=== Section Start ===

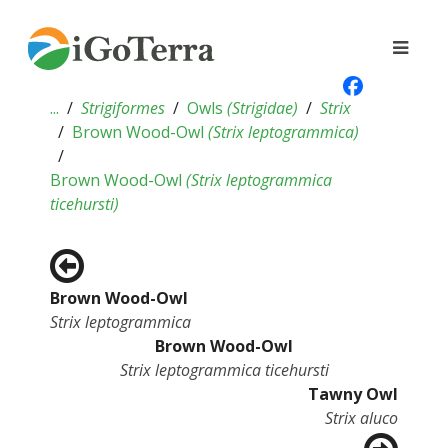
...
Strigiformes
Owls
(
Strigidae
)
Strix
Brown Wood-Owl
(
Strix leptogrammica
)
Brown Wood-Owl
(
Strix leptogrammica
ticehursti
)
Brown Wood-Owl
Strix leptogrammica
Brown Wood-Owl
Strix leptogrammica ticehursti
Tawny Owl
Strix aluco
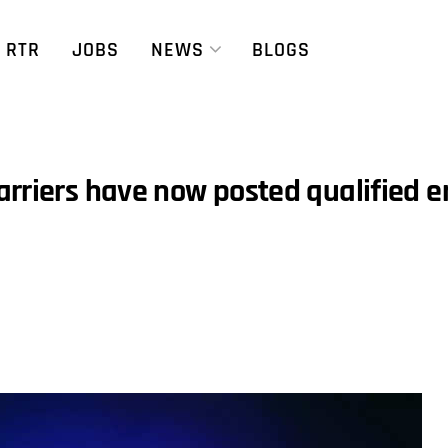
RTR
JOBS
NEWS
BLOGS
arriers have now posted qualified 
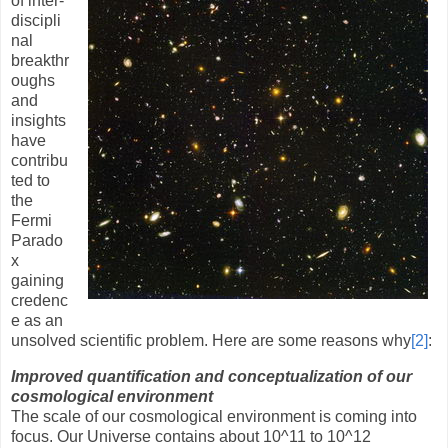
of inter-
discipli
nal
breakthr
oughs
and
insights
have
contribu
ted to
the
Fermi
Parado
x
gaining
credenc
e as an
unsolved scientific problem. Here are some reasons why
[2]
:
Improved quantification and conceptualization of our
cosmological environment
The scale of our cosmological environment is coming into
focus. Our Universe contains about 10
^
11 to 10
^
12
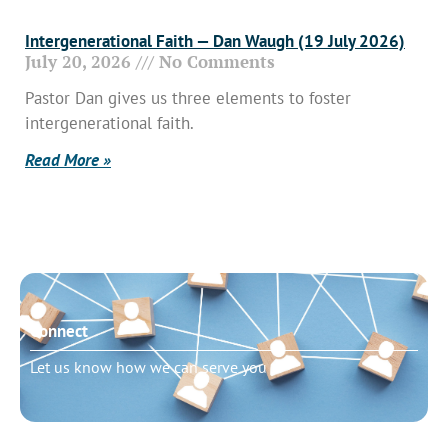
Intergenerational Faith — Dan Waugh (19 July 2026)
July 20, 2026
No Comments
Pastor Dan gives us three elements to foster
intergenerational faith.
Read More »
Connect
Let us know how we can serve you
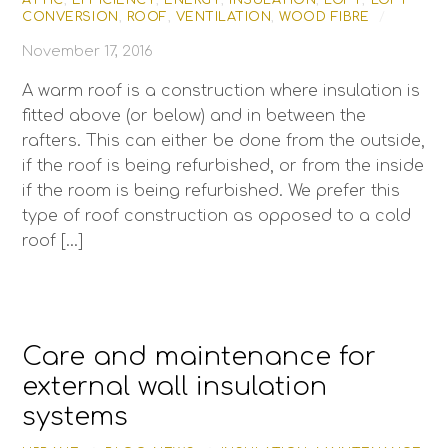
ATTIC
,
EFFICIENCY
,
ENERGY
,
INSULATION
,
LOFT
,
LOFT
CONVERSION
,
ROOF
,
VENTILATION
,
WOOD FIBRE
/
November 17, 2016
A warm roof is a construction where insulation is
fitted above (or below) and in between the
rafters. This can either be done from the outside,
if the roof is being refurbished, or from the inside
if the room is being refurbished. We prefer this
type of roof construction as opposed to a cold
roof […]
Care and maintenance for
external wall insulation
systems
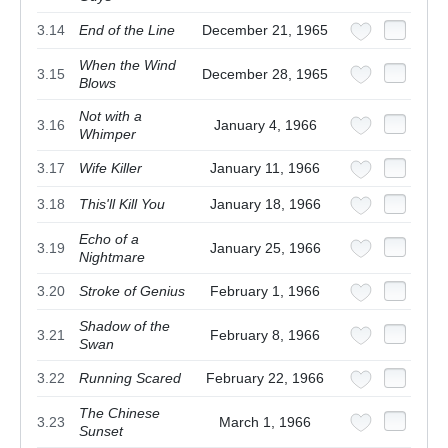
3.14
End of the Line
December 21, 1965
When the Wind
3.15
December 28, 1965
Blows
Not with a
3.16
January 4, 1966
Whimper
3.17
Wife Killer
January 11, 1966
3.18
This'll Kill You
January 18, 1966
Echo of a
3.19
January 25, 1966
Nightmare
3.20
Stroke of Genius
February 1, 1966
Shadow of the
3.21
February 8, 1966
Swan
3.22
Running Scared
February 22, 1966
The Chinese
3.23
March 1, 1966
Sunset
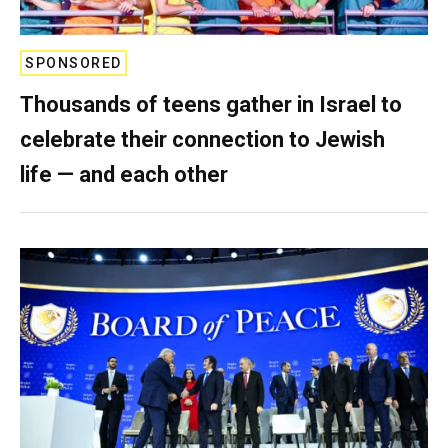
SPONSORED
Thousands of teens gather in Israel to
celebrate their connection to Jewish
life — and each other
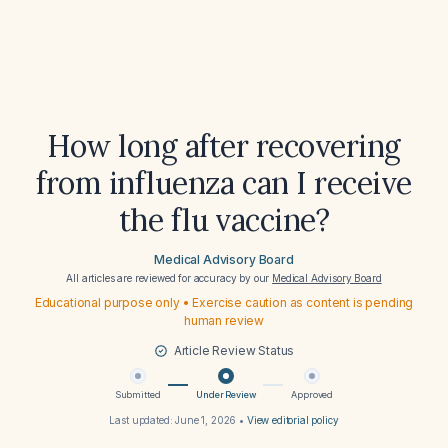
How long after recovering
from influenza can I receive
the flu vaccine?
Medical Advisory Board
All articles are reviewed for accuracy by our
Medical Advisory Board
Educational purpose only • Exercise caution as content is pending
human review
Article Review Status
Submitted
Under Review
Approved
Last updated:
June 1, 2026
•
View editorial policy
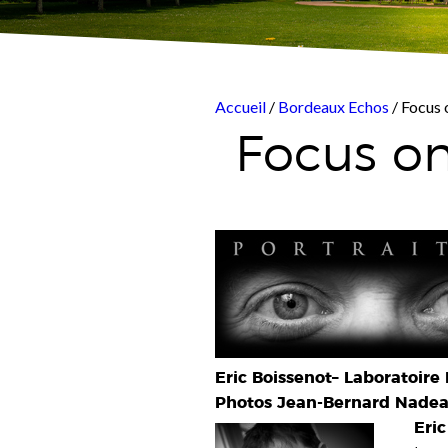
Accueil
/
Bordeaux Echos
/ Focus 
Focus on
Eric Boissenot–
Laboratoire 
Photos Jean-Bernard Nadeau
Eric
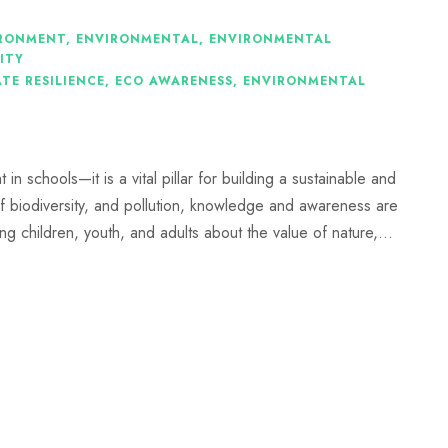
RONMENT
,
ENVIRONMENTAL
,
ENVIRONMENTAL
ITY
TE RESILIENCE
,
ECO AWARENESS
,
ENVIRONMENTAL
n schools—it is a vital pillar for building a sustainable and
of biodiversity, and pollution, knowledge and awareness are
g children, youth, and adults about the value of nature,...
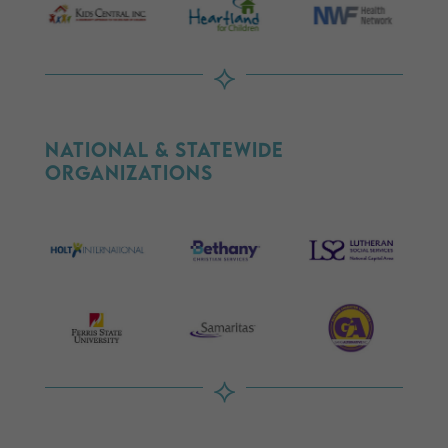
⟡
National & Statewide
Organizations
⟡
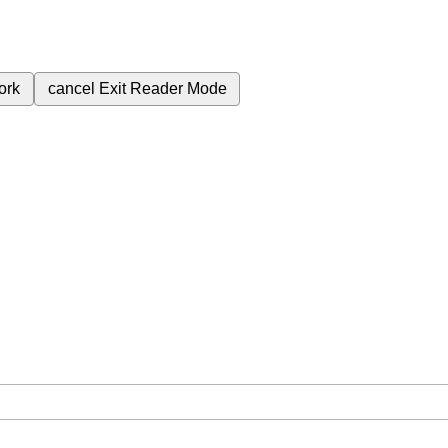
ork
cancel
Exit Reader Mode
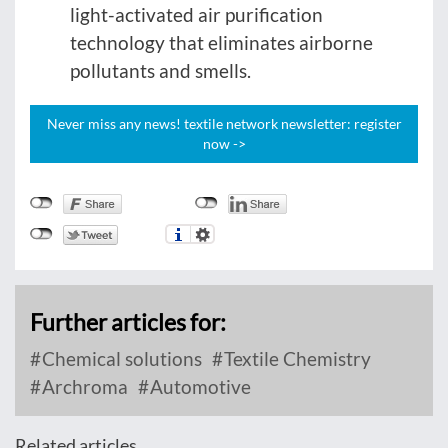
light-activated air purification
technology that eliminates airborne
pollutants and smells.
Never miss any news! textile network newsletter: register
now ->
Further articles for:
Chemical solutions
Textile Chemistry
Archroma
Automotive
Related articles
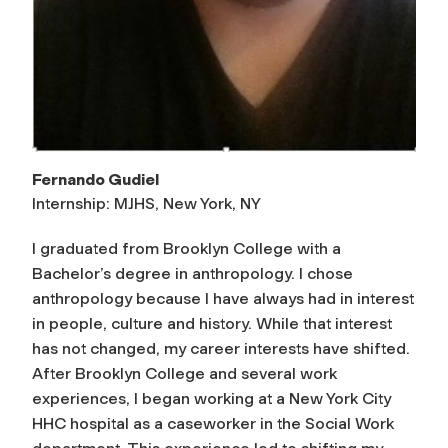
Fernando Gudiel
Internship: MJHS, New York, NY
I graduated from Brooklyn College with a
Bachelor’s degree in anthropology. I chose
anthropology because I have always had in interest
in people, culture and history. While that interest
has not changed, my career interests have shifted.
After Brooklyn College and several work
experiences, I began working at a New York City
HHC hospital as a caseworker in the Social Work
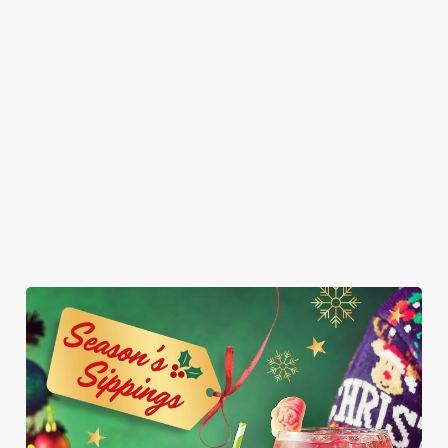
sharing (but who
in a blanket, a
poppy seed bun
vanilla ice cream.
are we kidding,
breaded Brie bite,
with fries and
It’s so good, it
you’ll want them
and a sprout - it’s
onion rings on
might just be the
all to yourself).
Christmas, we
the side. Who
best gift you get
had to. Served
said vegans can’t
this year.
with fries and a
join the
napkin for your
indulgence party?
inevitable full
belly.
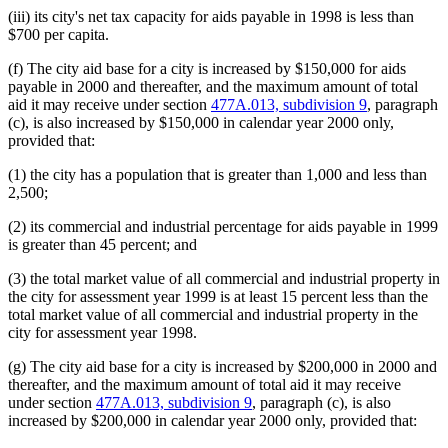
(iii) its city's net tax capacity for aids payable in 1998 is less than
$700 per capita.
(f) The city aid base for a city is increased by $150,000 for aids
payable in 2000 and thereafter, and the maximum amount of total
aid it may receive under section
477A.013, subdivision 9
, paragraph
(c), is also increased by $150,000 in calendar year 2000 only,
provided that:
(1) the city has a population that is greater than 1,000 and less than
2,500;
(2) its commercial and industrial percentage for aids payable in 1999
is greater than 45 percent; and
(3) the total market value of all commercial and industrial property in
the city for assessment year 1999 is at least 15 percent less than the
total market value of all commercial and industrial property in the
city for assessment year 1998.
(g) The city aid base for a city is increased by $200,000 in 2000 and
thereafter, and the maximum amount of total aid it may receive
under section
477A.013, subdivision 9
, paragraph (c), is also
increased by $200,000 in calendar year 2000 only, provided that:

=== Section End ===

■ **The problem**: Leave the pictures out and reproduce all of the records exactly.

■ **Answer box**:
...
Strigiformes
Owls
(
Strigidae
)
Strix
Brown Wood-Owl
(
Strix leptogrammica
)
Brown Wood-Owl
(
Strix leptogrammica
ticehursti
)
Brown Wood-Owl
Strix leptogrammica
Brown Wood-Owl
Strix leptogrammica ticehursti
Tawny Owl
Strix aluco
RTR
JOBS
NEWS
BLOGS
arriers have now posted qualified 
of inter-
discipli
nal
breakthr
oughs
and
insights
have
contribu
ted to
the
Fermi
Parado
x
gaining
credenc
e as an
unsolved scientific problem. Here are some reasons why
[2]
:
Improved quantification and conceptualization of our
cosmological environment
The scale of our cosmological environment is coming into
focus. Our Universe contains about 10
^
11 to 10
^
12
Intergenerational Faith — Dan Waugh (19 July 2026)
July 20, 2026
No Comments
Pastor Dan gives us three elements to foster
intergenerational faith.
Read More »
Connect
Let us know how we can serve you
ATTIC
,
EFFICIENCY
,
ENERGY
,
INSULATION
,
LOFT
,
LOFT
CONVERSION
,
ROOF
,
VENTILATION
,
WOOD FIBRE
/
November 17, 2016
A warm roof is a construction where insulation is
fitted above (or below) and in between the
rafters. This can either be done from the outside,
if the roof is being refurbished, or from the inside
if the room is being refurbished. We prefer this
type of roof construction as opposed to a cold
roof […]
Care and maintenance for
external wall insulation
systems
3.14
End of the Line
December 21, 1965
When the Wind
3.15
December 28, 1965
Blows
Not with a
3.16
January 4, 1966
Whimper
3.17
Wife Killer
January 11, 1966
3.18
This'll Kill You
January 18, 1966
Echo of a
3.19
January 25, 1966
Nightmare
3.20
Stroke of Genius
February 1, 1966
Shadow of the
3.21
February 8, 1966
Swan
3.22
Running Scared
February 22, 1966
The Chinese
3.23
March 1, 1966
Sunset
SPONSORED
Thousands of teens gather in Israel to
celebrate their connection to Jewish
life — and each other
How long after recovering
from influenza can I receive
the flu vaccine?
Medical Advisory Board
All articles are reviewed for accuracy by our
Medical Advisory Board
Educational purpose only • Exercise caution as content is pending
human review
Article Review Status
Submitted
Under Review
Approved
Last updated:
June 1, 2026
•
View editorial policy
Accueil
/
Bordeaux Echos
/ Focus 
Focus on
Eric Boissenot–
Laboratoire 
Photos Jean-Bernard Nadeau
Eric
RONMENT
,
ENVIRONMENTAL
,
ENVIRONMENTAL
ITY
TE RESILIENCE
,
ECO AWARENESS
,
ENVIRONMENTAL
n schools—it is a vital pillar for building a sustainable and
of biodiversity, and pollution, knowledge and awareness are
g children, youth, and adults about the value of nature,...
⟡
National & Statewide
Organizations
⟡
ork
cancel
Exit Reader Mode
light-activated air purification
technology that eliminates airborne
pollutants and smells.
Never miss any news! textile network newsletter: register
now ->
Further articles for:
Chemical solutions
Textile Chemistry
Archroma
Automotive
Related articles
Fernando Gudiel
Internship: MJHS, New York, NY
I graduated from Brooklyn College with a
Bachelor’s degree in anthropology. I chose
anthropology because I have always had in interest
in people, culture and history. While that interest
has not changed, my career interests have shifted.
After Brooklyn College and several work
experiences, I began working at a New York City
HHC hospital as a caseworker in the Social Work
sharing (but who
in a blanket, a
poppy seed bun
vanilla ice cream.
are we kidding,
breaded Brie bite,
with fries and
It’s so good, it
you’ll want them
and a sprout - it’s
onion rings on
might just be the
all to yourself).
Christmas, we
the side. Who
best gift you get
had to. Served
said vegans can’t
this year.
with fries and a
join the
napkin for your
indulgence party?
inevitable full
belly.
(iii) its city's net tax capacity for aids payable in 1998 is less than
$700 per capita.
(f) The city aid base for a city is increased by $150,000 for aids
payable in 2000 and thereafter, and the maximum amount of total
aid it may receive under section
477A.013, subdivision 9
, paragraph
(c), is also increased by $150,000 in calendar year 2000 only,
provided that:
(1) the city has a population that is greater than 1,000 and less than
2,500;
(2) its commercial and industrial percentage for aids payable in 1999
is greater than 45 percent; and
(3) the total market value of all commercial and industrial property in
the city for assessment year 1999 is at least 15 percent less than the
total market value of all commercial and industrial property in the
city for assessment year 1998.
(g) The city aid base for a city is increased by $200,000 in 2000 and
thereafter, and the maximum amount of total aid it may receive
under section
477A.013, subdivision 9
, paragraph (c), is also
increased by $200,000 in calendar year 2000 only, provided that:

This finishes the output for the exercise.